Outlines

Introduction

Outlines are an effective way to organize your ideas. They provide structure and direction, they organize your thoughts, and they free your mind to focus on one section at a time. Outlines are a key tool for any writer, and it’s good to know how to create them quickly.

Outline Structure

You can normally use whatever outline structure suits you. The main thing is to differentiate between the various levels of organization. As an example, here’s an outline that uses a classic hierarchy:

Topic: A History of the North American Free Trade Agreement (NAFTA)

I. Introduction

II. The Original 1994 Agreement

A. Key Figures

i. Reagan’s idea

ii. Mulroney’s support

a. Liberal and NDP opposition

iii. Carlos Salinas de Gortari’s contribution

B. Provisions and Exceptions

III. Later Additions

IV. Notable Disputes

V. Trump’s Protectionism

VI. The Future of NAFTA

VII. Conclusion

As you can see, this is only a partial outline, as many of the sections can use further subdivision. It should nevertheless indicate how you can create a clear outline structure. In this case we’ve used letters and roman numerals, but you can use other formats too.

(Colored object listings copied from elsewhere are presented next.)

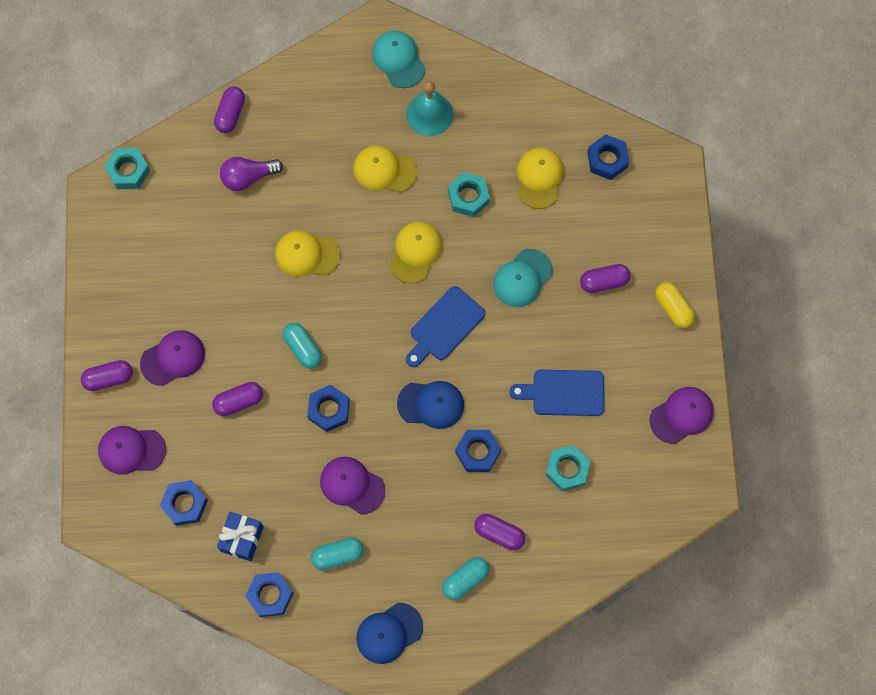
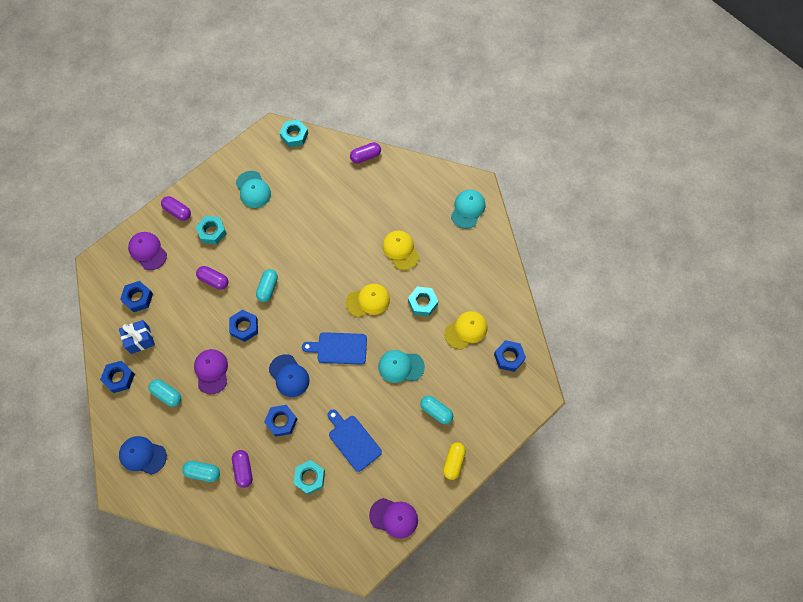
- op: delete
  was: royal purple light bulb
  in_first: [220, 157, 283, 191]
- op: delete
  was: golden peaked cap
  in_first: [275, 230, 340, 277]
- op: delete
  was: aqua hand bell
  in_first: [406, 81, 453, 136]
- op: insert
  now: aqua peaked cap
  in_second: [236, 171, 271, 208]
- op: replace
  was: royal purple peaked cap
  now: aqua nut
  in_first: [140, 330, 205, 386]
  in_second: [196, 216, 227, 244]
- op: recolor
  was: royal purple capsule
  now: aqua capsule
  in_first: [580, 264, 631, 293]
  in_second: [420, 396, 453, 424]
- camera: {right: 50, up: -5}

Tips for Effective Outlines

While an outline provides structure, it can easily remain static and disjointed. To make it come alive we suggest you do the following:

  • Include a rough description of your thesis, so you can check if all your points relate back.
  • Jot down some notes about how your sections connect to each other.
  • Be ready to modify your outline so that your points flow logically
  • Zoom in far enough that you have a sense of what examples and evidence you might use. If you have too much material you may need to add new points to your list.
  • Format the list in a way that works for you (you can add colour, change the font type and size, modify the indentation, etc.)